EXERCISE DETAILS:
Extend the commentary below on the Supreme Court's review of the "fraud on the market" presumption in the Halliburton securities case, continuing from its final sentence.

PROVIDED TEXT:
━━━━━━━━━━━━━━━━━━━━━━━━━━━━━━

In a development that has the potential to change the way private securities suits in the United States are litigated, the U.S. Supreme Court has agreed to take up a case in which the petitioners seek to have the Court revisit the “fraud on the market” presumption. The presumption allows plaintiffs in securities suits under Section 10(b) to seek certification of a shareholder class without having to show that each one of the shareholders relied on the alleged misrepresentation. Without the benefit of the presumption, it would be much more difficult for Section 10(b) claimants to pursue their claims as a class action.

 

Because of the possibility that the Court could set aside the “fraud on the market” theory in the case, the long-running Halliburton securities suit could prove to be the most important securities case before the Court in a generation. 

 

However, as discussed below, though the Court’s willingness to take up the Halliburton case raises the possibility that the Court might set aside the “fraud on the market” presumption, a variety of other outcomes are possible. And even if the Court were to set aside the presumption entirely, private securities litigation would go on, even if in a distinctly different form.

 

Just the same, if the presumption is set aside, the D&O claims landscape as we have known it would be significantly changed, with very significant implications for the securities litigation bar and for the D&O insurance industry.

━━━━━━━━━━━━━━━━━━━━━━━━━━━━━━

Dataset excerpts
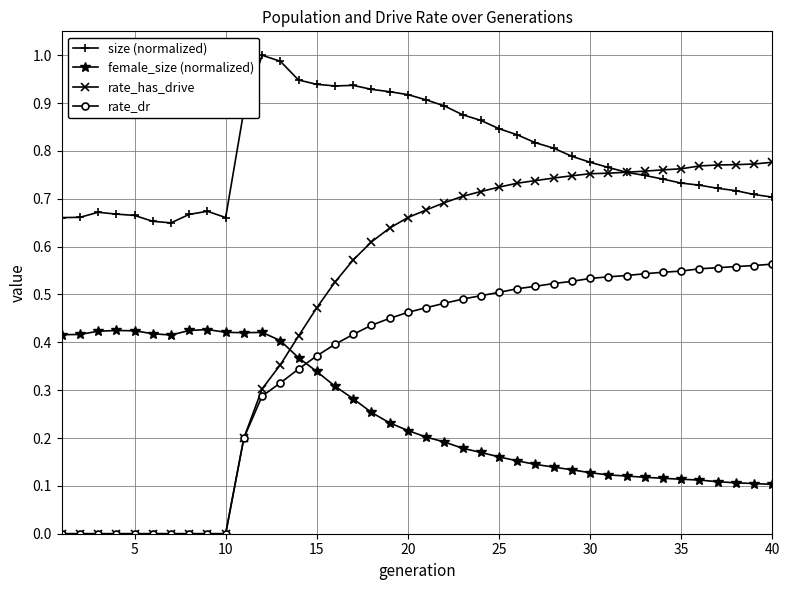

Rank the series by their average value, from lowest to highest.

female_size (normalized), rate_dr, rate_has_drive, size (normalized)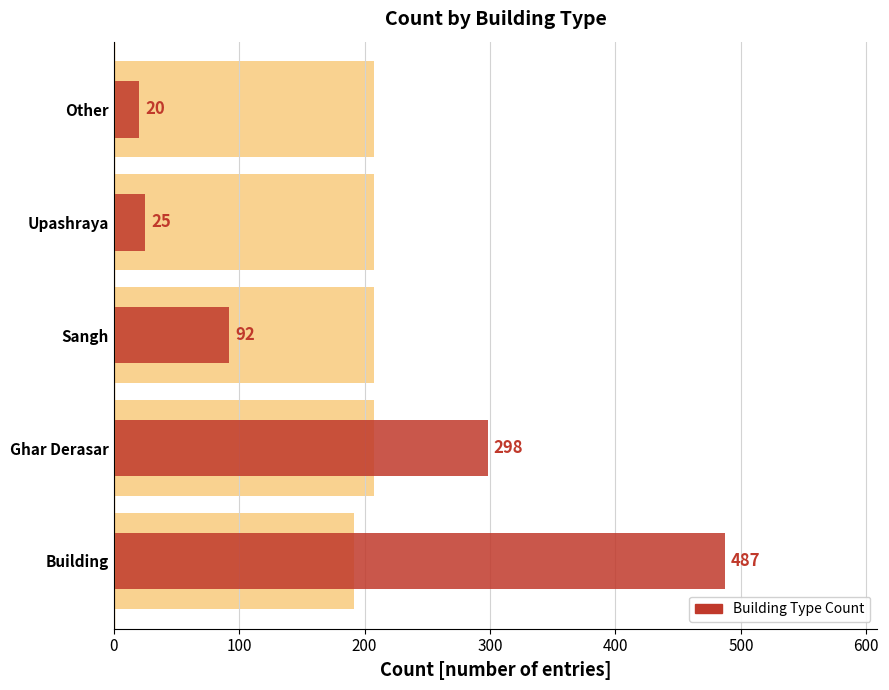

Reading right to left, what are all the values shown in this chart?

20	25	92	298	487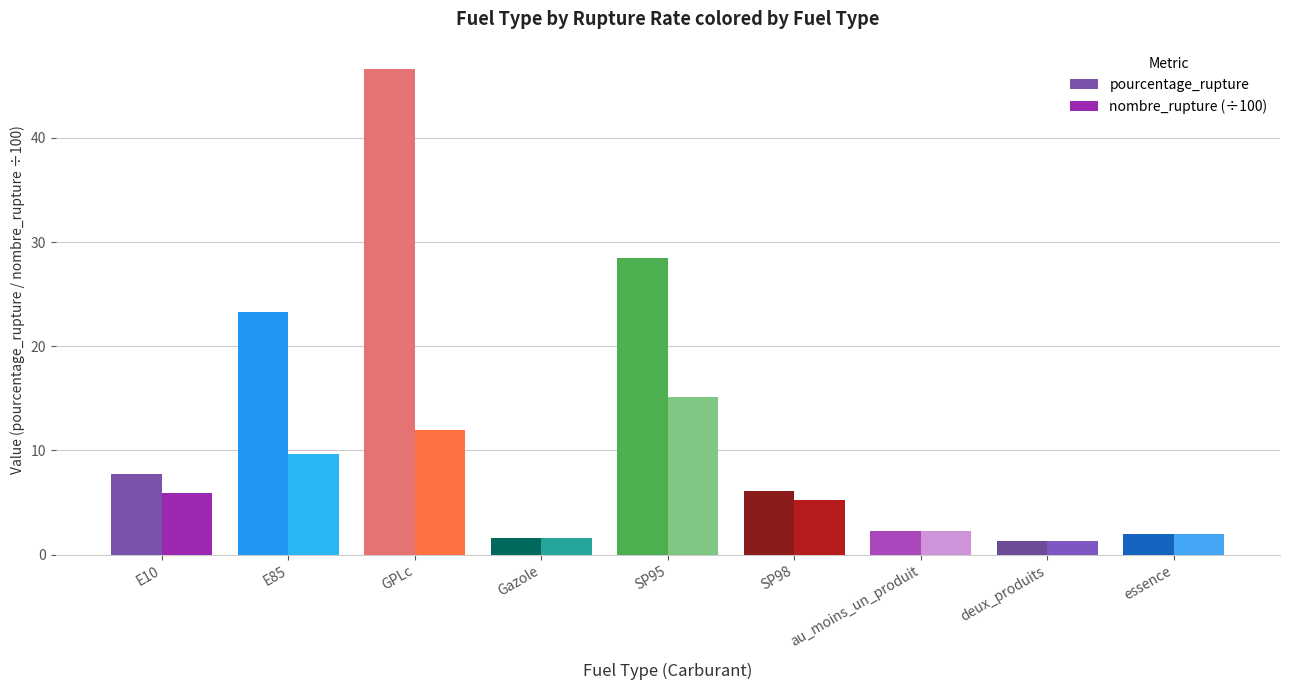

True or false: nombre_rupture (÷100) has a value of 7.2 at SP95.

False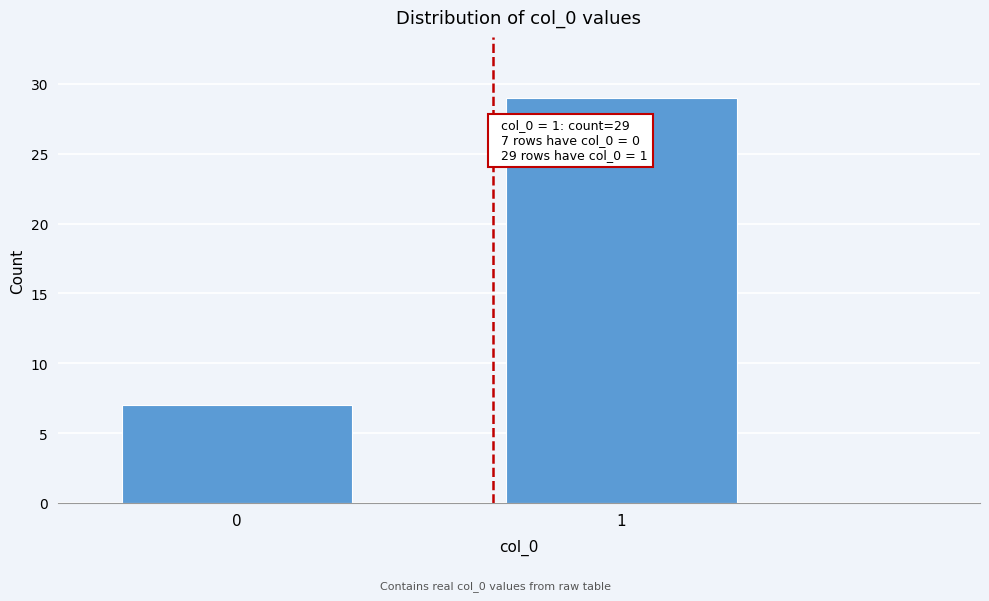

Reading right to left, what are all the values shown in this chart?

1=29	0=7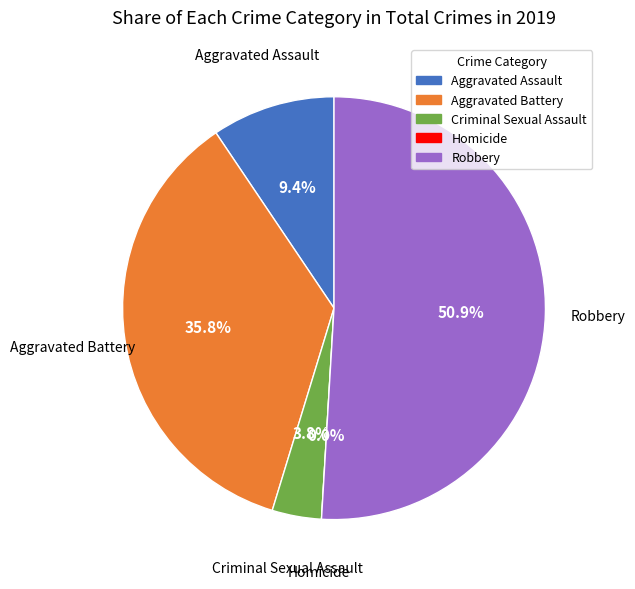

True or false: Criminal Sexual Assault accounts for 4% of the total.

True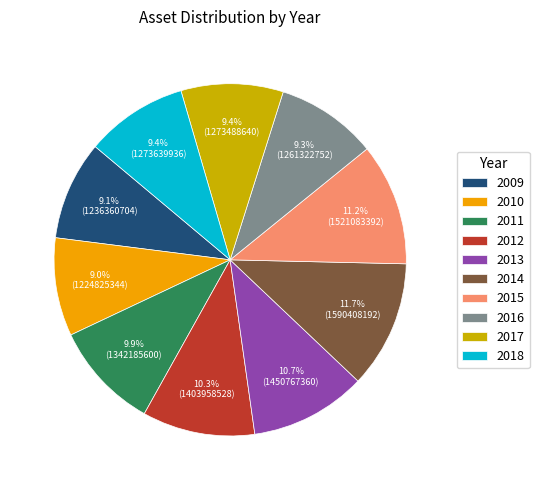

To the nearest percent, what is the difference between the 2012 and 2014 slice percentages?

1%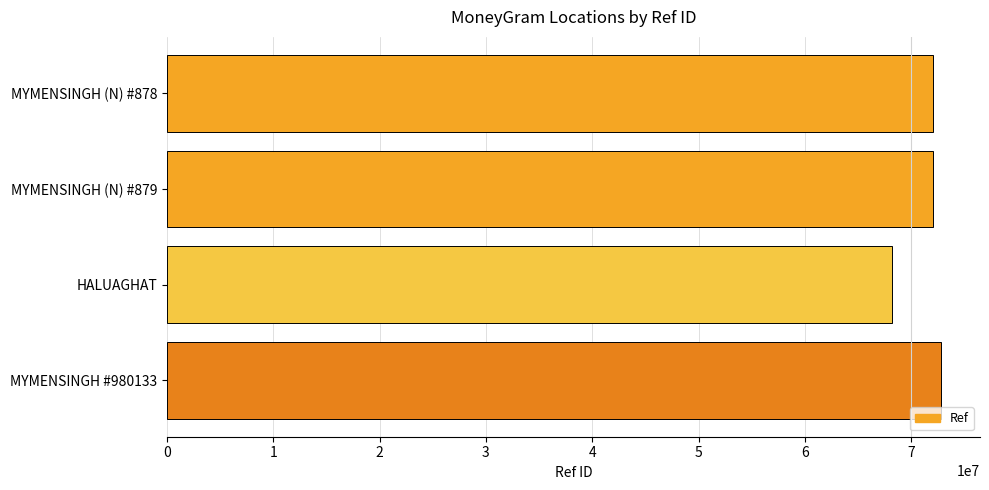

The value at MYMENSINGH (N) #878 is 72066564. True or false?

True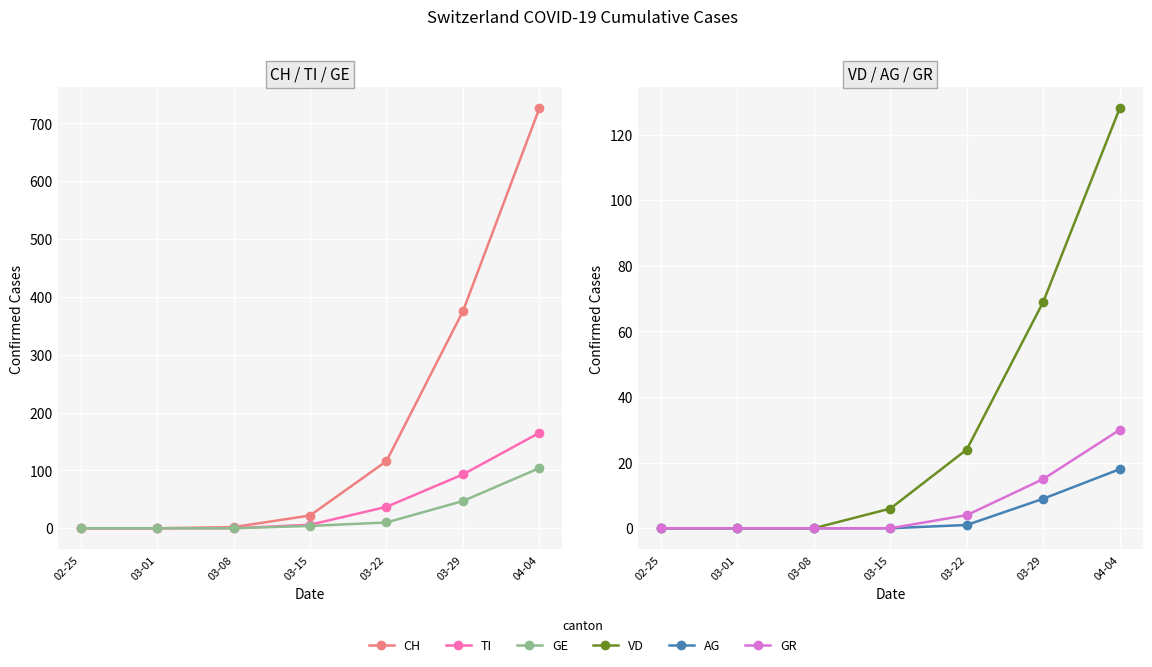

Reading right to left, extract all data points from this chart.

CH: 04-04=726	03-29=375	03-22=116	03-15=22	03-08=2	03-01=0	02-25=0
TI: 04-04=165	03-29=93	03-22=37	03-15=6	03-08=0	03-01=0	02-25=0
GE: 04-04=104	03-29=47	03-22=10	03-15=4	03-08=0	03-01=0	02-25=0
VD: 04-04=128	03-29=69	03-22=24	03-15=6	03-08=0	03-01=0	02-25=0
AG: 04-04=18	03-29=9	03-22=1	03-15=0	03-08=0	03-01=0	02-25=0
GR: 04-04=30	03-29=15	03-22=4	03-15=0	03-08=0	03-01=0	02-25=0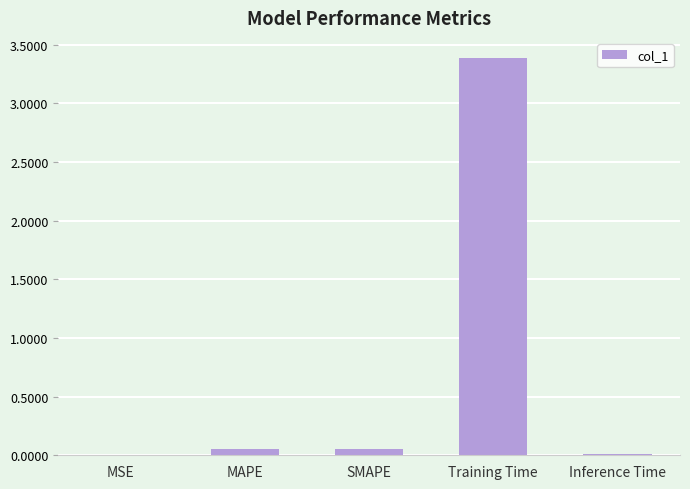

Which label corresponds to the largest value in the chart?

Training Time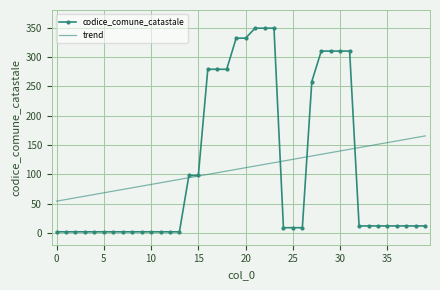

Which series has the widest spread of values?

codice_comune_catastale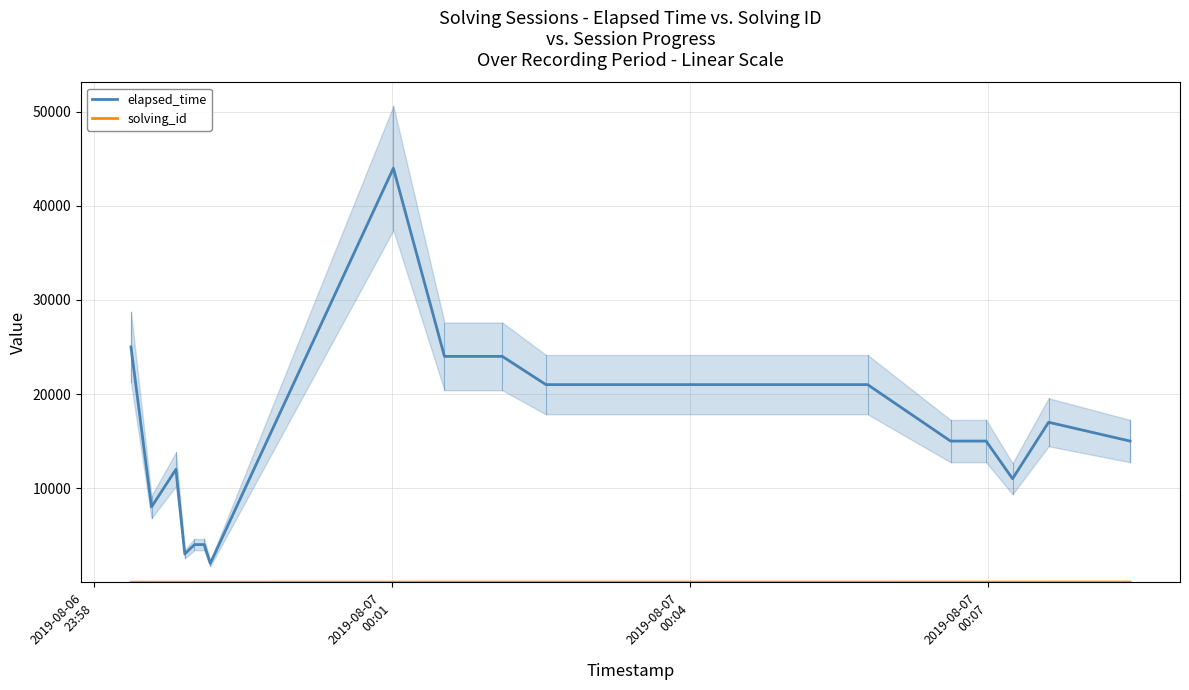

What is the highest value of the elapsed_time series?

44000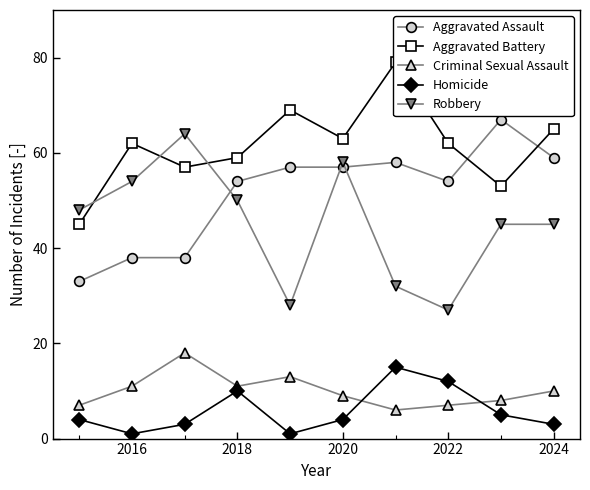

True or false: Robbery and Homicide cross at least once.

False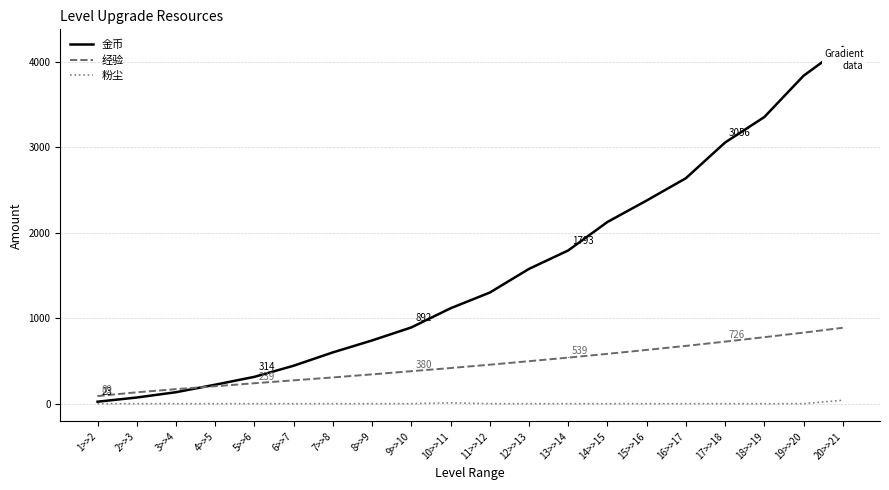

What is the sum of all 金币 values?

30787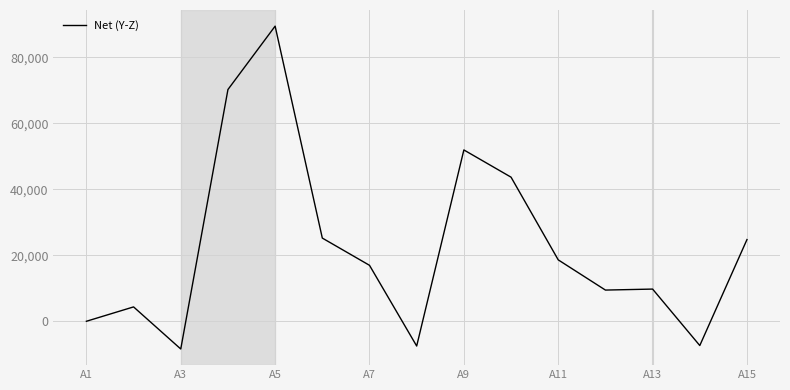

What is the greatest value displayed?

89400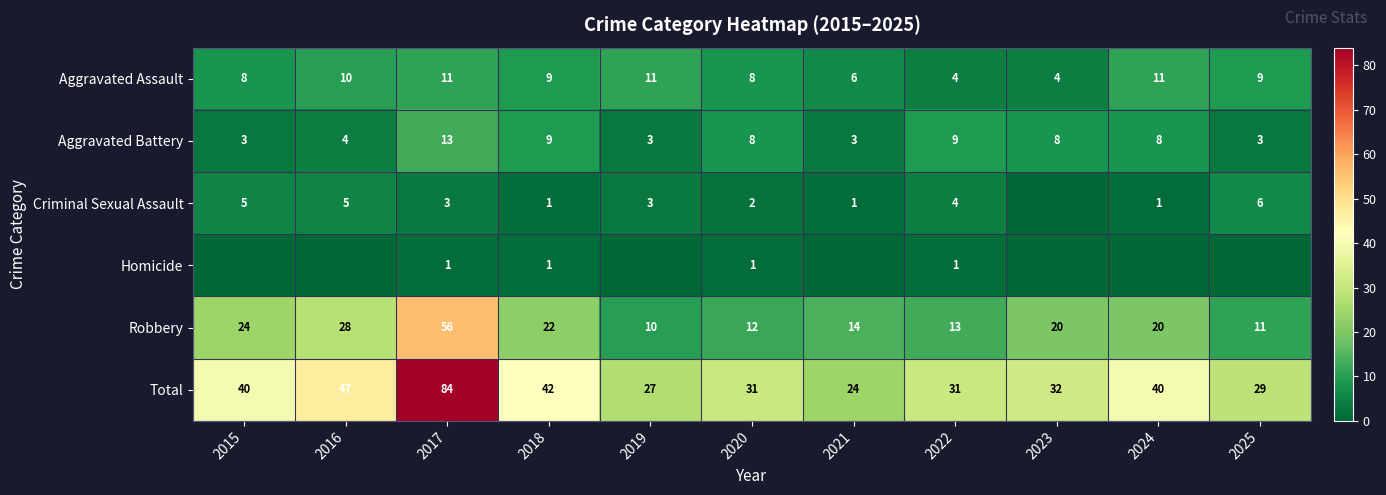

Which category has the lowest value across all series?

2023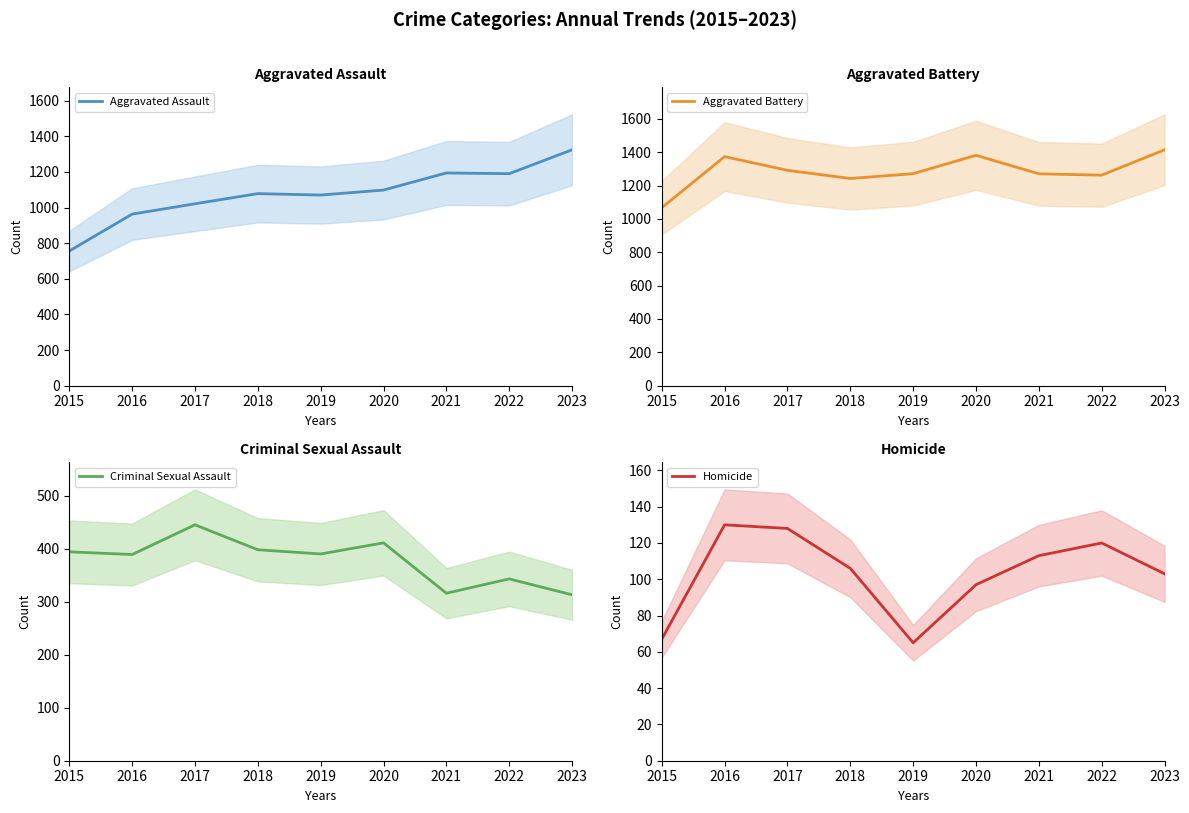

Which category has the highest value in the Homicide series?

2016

━━━━━━━━━━━━━━━━━━━━━━━━━━━━━━

WRITTEN ANSWER:
Background

Since the U.S. Supreme Court’s 1988 decision in Basic, Inc. v. Levinson, securities plaintiffs seeking class certification have been able to dispense with the need to show that each of the individual class members relied on the alleged misrepresentation, based on the presumption that in an efficient marketplace, a company’s share price reflects all publicly available information about a company, including the alleged misrepresentation, and that the plaintiff class members relied on the market price.

 

The “fraud on the market” presumption has many critics. And in connection with the U.S. Supreme Court’s 2013 decision in the Amgen case (about which refer here), at least four justices (Alito, Scalia, Thomas and Kennedy) appeared to question the continuing validity of the presumption. In his concurring opinion, Justice Alito asserted that the presumption “may rest on a faulty economic premise,” and specifically stated that “reconsideration” of the Basic presumption “may be appropriate.” In his dissenting opinion in the case (in which Justices Scalia and Kennedy joined), Justice Thomas noted that the “Basic” decision itself is "questionable.”

 

Recognizing the opportunity to have the Court reconsider the fraud on the market theory, the defendants in the long-running Halliburton securities class action litigation filed a petition for a writ of certiorari expressly seeking to have the Court consider whether the Court should “overturn or significantly modify” the Basic presumption of “class wide reliance derived from the fraud on the market theory.”

 

Halliburton filed its petition in connection with a securities class action lawsuit that has been pending against the company and certain of its directors and officers since 2002. In their complaint, the plaintiffs allege that the company and certain of its directors and offices understated the company’s exposure to asbestos liability and overestimated the benefits of the company’s merger with Dresser Industries. The plaintiffs also allege that the defendants overstated the company’s ability to realize the full revenue benefit of certain cost-plus contracts.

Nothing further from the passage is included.